Peer changed tack. "What if Durham is cheating his clients? You're only screwing them out of a few QIPS -- but what if Durham doesn't plan to run the city at all, just vanish with the money? Have you ever seen his hardware? Have you used it?"

"No. But he never claimed -- to me -- that he had his own hardware. The version of the story I got is that the city's going to run on the public networks. That's bullshit, of course; the Copies funding him wouldn't wear that for a second -- it's just a polite way of telling me that the hardware is none of my business. And as for vanishing with the money, from what I can deduce about his cash flow, he'll be lucky to break even on the project. Which suggests to me that someone else entirely is handling the true financial arrangements; Durham is just a front man, and the real owner of the hardware will pay him for his troubles, once the whole thing is wrapped up."

"The owner of what? This hypothetical 'breakthrough machine' that nobody's laid eyes on?"

"If he's persuaded Sanderson and Repetto to pay him, then you can be sure he's shown them something that he hasn't shown me."

Peer was about to protest, but Carter's expression said: take it or leave it, believe what you like. I've done this much for my ex-lover, but the truth is, I don't care if you're convinced or not.

Carter excused himself. When he turned and walked away across the room, footsteps echoing in the cavernous space, Peer couldn't believe he would have hung around for the fifteen real-time minutes it took to reach the exit. Not a busy man like that. In fact, he'd probably conducted two or three other meetings with Copies while he'd been talking to them, dropping in and out of the conversation, leaving a mask to animate his features in his absence.
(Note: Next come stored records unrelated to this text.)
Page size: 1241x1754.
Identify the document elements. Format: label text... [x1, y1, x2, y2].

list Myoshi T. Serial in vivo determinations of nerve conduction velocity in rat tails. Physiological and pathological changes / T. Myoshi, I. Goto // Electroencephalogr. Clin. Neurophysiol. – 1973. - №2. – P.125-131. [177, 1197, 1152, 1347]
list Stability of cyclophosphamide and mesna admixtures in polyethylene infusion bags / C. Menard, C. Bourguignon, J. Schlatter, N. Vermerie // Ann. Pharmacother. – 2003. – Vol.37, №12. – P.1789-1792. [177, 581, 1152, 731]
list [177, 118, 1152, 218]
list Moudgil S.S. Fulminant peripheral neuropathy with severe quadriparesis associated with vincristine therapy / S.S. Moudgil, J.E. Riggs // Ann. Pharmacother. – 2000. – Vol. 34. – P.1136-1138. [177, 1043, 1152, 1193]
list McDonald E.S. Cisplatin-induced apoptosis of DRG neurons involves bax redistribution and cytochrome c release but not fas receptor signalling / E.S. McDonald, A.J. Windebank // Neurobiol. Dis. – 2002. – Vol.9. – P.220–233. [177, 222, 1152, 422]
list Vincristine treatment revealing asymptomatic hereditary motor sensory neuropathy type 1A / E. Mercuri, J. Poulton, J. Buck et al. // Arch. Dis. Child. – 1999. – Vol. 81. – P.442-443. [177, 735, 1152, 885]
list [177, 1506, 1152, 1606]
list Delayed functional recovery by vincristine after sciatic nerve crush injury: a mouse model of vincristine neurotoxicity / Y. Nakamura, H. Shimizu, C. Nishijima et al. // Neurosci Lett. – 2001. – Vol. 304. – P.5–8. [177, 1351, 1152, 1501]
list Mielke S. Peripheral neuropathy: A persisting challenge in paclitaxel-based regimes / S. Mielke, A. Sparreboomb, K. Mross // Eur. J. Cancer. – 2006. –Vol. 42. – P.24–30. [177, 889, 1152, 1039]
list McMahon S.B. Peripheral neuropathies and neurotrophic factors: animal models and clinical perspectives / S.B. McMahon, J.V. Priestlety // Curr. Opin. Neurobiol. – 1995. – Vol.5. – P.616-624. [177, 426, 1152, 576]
Kate said, "What's the worst that can happen? If Durham is a con man, if the city's a hoax, what have we lost? All money can buy us is QIPS -- and you're the one who's so sure that it doesn't matter how slowly we run."
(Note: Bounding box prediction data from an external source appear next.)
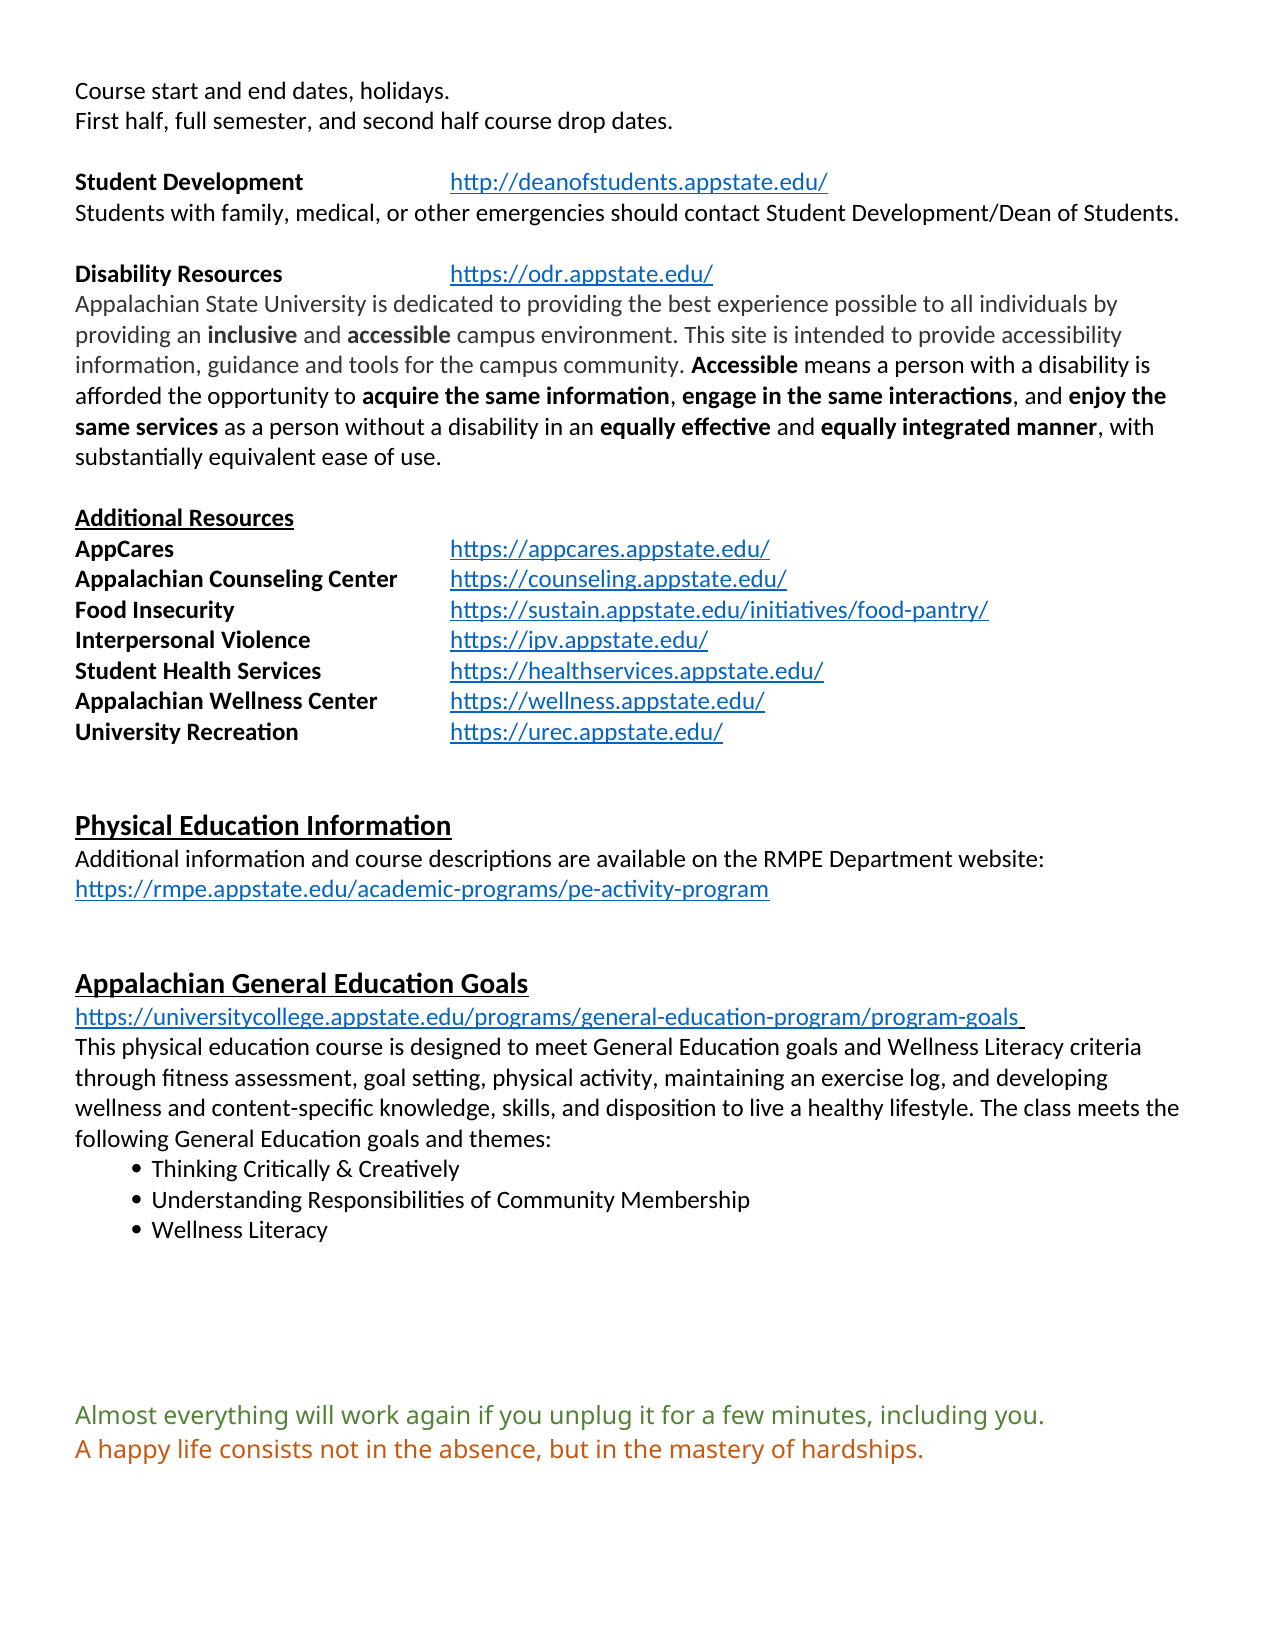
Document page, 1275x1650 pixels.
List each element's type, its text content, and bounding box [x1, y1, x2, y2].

text A happy life consists not in the absence, but in the mastery of hardships. [75, 1432, 1200, 1466]
list Thinking Critically & Creatively [132, 1153, 1200, 1184]
text Appalachian Counseling Center https://counseling.appstate.edu/ [75, 563, 1200, 594]
text Course start and end dates, holidays. [75, 75, 1200, 106]
text Student Development http://deanofstudents.appstate.edu/ [75, 167, 1200, 197]
list Understanding Responsibilities of Community Membership [132, 1184, 1200, 1214]
text Appalachian General Education Goals [75, 965, 1200, 1001]
text University Recreation https://urec.appstate.edu/ [75, 716, 1200, 746]
text Almost everything will work again if you unplug it for a few minutes, including you. [75, 1398, 1200, 1432]
text https://rmpe.appstate.edu/academic-programs/pe-activity-program [75, 874, 1200, 904]
text Physical Education Information [75, 807, 1200, 843]
text Interpersonal Violence https://ipv.appstate.edu/ [75, 624, 1200, 655]
text Student Health Services https://healthservices.appstate.edu/ [75, 655, 1200, 685]
text Appalachian Wellness Center https://wellness.appstate.edu/ [75, 685, 1200, 716]
text Additional Resources [75, 502, 1200, 533]
list Wellness Literacy [132, 1214, 1200, 1245]
text Food Insecurity https://sustain.appstate.edu/initiatives/food-pantry/ [75, 594, 1200, 624]
text Additional information and course descriptions are available on the RMPE Department website: [75, 843, 1200, 874]
text Disability Resources https://odr.appstate.edu/ [75, 258, 1200, 289]
text https://universitycollege.appstate.edu/programs/general-education-program/program-goals [75, 1001, 1200, 1031]
text Students with family, medical, or other emergencies should contact Student Development/Dean of Students. [75, 197, 1200, 228]
text Appalachian State University is dedicated to providing the best experience possible to all individuals by providing an inclusive and accessible campus environment. This site is intended to provide accessibility information, guidance and tools for the campus community. Accessible means a person with a disability is afforded the opportunity to acquire the same information, engage in the same interactions, and enjoy the same services as a person without a disability in an equally effective and equally integrated manner, with substantially equivalent ease of use. [75, 289, 1200, 472]
text This physical education course is designed to meet General Education goals and Wellness Literacy criteria through fitness assessment, goal setting, physical activity, maintaining an exercise log, and developing wellness and content-specific knowledge, skills, and disposition to live a healthy lifestyle. The class meets the following General Education goals and themes: [75, 1031, 1200, 1153]
text AppCares https://appcares.appstate.edu/ [75, 533, 1200, 563]
text First half, full semester, and second half course drop dates. [75, 106, 1200, 136]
Peer scowled, still staring at the exit Carter had used, surprised to find himself reluctant to drag his gaze away. The door meant nothing to him. He said, "Half the charm of this lies in stealing a free ride. Or bribing Carter to steal it for us. There's not much . . . dignity in stowing away on a ship going nowhere."

"You could choose not to care."

"I don't want to do that. I don't pretend to be human, but I still have a . . . core personality. And I don't want equanimity. Equanimity is death."

"On the skyscraper --"

"On the skyscraper I rid myself of distractions. And it's confined to that one context. When I emerge, I still have goals. I still have desires." He turned to her, reached out and brushed her cheek with his fingers. "You could choose not to care about security. Or QIPS rates, weather control, the politics of computing -- you could choose to view all the threatening noises of the outside world as so much flatulence. Then you wouldn't need, or want, to do this at all."

Kate left the body he was touching where it was, but took a step backward in another just like it. Peer let his hand drop to his side.

She said, "Once I'm part of this billionaires' city, I'll happily forget about the outside world. Once I have all that money and influence devoted to my survival."